Il est possible de faire ici une analogie directe avec les neutrinos. Il existe trois saveurs de neutrinos : électronique, muonique et tauique. Les neutrinos électroniques étant les plus stables, ce sont ceux qui sont produits lors des différentes réactions. Toutefois, comme M. Platscher le précise, « les neutrinos électroniques n’ont pas une masse parfaitement définie : leur masse est une superposition des différents états propres des masses des trois types de neutrinos ». Il en va de même pour les deux types de gravitons issus de la combinaison des deux types de métriques.
Mais là n’est pas le seul point commun avec les neutrinos. En effet, tout comme ces derniers, les gravitons, et donc les ondes gravitationnelles, peuvent également osciller.

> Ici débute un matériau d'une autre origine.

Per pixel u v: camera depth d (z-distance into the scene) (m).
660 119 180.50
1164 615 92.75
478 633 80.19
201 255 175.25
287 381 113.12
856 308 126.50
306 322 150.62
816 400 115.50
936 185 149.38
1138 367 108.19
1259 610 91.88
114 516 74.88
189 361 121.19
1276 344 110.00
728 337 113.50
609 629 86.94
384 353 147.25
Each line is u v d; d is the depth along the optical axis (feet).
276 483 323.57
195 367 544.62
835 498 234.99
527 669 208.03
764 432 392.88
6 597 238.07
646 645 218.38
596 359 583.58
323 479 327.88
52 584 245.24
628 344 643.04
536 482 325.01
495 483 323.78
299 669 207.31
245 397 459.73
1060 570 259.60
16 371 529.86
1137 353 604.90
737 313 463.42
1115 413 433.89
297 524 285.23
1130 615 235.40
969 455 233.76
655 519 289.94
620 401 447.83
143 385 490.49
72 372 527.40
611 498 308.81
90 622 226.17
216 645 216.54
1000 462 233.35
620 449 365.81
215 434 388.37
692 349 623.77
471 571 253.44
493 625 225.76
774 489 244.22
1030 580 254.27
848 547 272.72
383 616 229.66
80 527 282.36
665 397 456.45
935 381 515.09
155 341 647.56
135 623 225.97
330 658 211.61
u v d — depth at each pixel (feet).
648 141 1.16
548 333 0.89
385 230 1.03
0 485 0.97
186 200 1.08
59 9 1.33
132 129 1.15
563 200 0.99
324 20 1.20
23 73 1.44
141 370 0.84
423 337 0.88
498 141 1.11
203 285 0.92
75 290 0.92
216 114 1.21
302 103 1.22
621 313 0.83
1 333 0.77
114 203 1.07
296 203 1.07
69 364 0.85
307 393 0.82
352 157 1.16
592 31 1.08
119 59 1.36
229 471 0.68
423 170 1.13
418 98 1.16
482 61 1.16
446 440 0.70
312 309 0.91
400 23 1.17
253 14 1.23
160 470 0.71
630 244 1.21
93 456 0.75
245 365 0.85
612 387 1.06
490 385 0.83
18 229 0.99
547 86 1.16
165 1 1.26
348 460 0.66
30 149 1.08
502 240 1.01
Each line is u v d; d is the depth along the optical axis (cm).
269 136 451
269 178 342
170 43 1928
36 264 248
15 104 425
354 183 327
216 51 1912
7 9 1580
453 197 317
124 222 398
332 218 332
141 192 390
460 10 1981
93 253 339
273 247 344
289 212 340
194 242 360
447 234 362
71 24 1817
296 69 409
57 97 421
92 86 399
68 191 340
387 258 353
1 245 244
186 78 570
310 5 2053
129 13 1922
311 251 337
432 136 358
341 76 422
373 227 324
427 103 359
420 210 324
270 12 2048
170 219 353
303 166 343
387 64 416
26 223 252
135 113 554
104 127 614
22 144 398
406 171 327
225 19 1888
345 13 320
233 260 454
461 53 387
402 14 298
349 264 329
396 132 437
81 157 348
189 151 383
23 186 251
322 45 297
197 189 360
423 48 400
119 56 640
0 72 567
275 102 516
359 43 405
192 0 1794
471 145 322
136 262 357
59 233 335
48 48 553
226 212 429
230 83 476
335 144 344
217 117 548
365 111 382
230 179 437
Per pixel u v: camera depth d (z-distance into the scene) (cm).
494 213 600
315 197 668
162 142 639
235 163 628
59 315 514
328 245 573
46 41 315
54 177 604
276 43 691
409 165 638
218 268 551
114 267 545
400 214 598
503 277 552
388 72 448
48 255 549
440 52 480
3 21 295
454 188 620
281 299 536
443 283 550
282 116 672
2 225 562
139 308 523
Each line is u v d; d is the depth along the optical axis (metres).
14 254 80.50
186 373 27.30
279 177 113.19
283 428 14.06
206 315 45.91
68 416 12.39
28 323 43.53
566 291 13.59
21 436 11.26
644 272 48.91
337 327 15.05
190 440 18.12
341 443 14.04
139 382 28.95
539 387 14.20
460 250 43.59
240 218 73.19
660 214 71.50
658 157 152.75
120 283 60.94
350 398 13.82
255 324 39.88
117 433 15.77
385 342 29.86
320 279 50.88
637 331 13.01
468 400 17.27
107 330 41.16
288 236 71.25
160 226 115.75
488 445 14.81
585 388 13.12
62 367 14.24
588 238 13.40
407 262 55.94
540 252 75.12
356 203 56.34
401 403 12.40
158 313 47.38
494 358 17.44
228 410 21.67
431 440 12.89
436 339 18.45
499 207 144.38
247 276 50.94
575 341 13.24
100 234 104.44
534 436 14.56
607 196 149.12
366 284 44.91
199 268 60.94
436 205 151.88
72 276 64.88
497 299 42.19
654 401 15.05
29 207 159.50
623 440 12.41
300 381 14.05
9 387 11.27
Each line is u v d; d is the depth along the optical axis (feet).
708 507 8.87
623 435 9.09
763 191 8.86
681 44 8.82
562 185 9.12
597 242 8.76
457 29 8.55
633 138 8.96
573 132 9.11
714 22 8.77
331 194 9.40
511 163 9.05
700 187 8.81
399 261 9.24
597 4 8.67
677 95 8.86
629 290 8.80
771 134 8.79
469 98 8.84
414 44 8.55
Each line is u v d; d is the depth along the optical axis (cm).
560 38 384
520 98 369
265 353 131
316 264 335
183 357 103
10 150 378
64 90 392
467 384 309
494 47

L’oscillation des ondes gravitationnelles
Chaque type de graviton est une combinaison des métriques g et f. Cela signifie qu’à un moment de leur parcours, ils ont la possibilité d’osciller, c’est-à-dire de passer d’un type à un autre. Puisque la métrique g est la seule à pouvoir se coupler avec la matière, ce sont des ondes gravitationnelles de type g qui sont toujours produites lors des différents phénomènes cosmologiques importants (trous noirs binaires…).
Cependant, une fois produites et au long de leur parcours dans l’espace-temps, ces ondes gravitationnelles g peuvent osciller et se transformer en ondes gravitationnelles f. Néanmoins, comme l’explique Platscher « nous ne pouvons mesurer que les ondes gravitationnelles g avec nos détecteurs (constitués de matière) tandis que les ondes f passent à travers de manière totalement invisible. Si la bigravité est une description correcte de la gravité, une telle oscillation devrait laisser une importante empreinte dans le signal de l’onde gravitationnelle ».
Ainsi, la bigravité fait-elle des prédictions vérifiables par l’observation et l’analyse des ondes gravitationnelles ? Comme le rappelle à juste titre Smirnov « la bigravité étant une théorie très récente, un long et important travail reste encore à effectuer pour l’approfondir et en explorer tout le potentiel. Nous avons apporté quelques développements dans cette étude, mais de nombreux autres seront encore nécessaires ».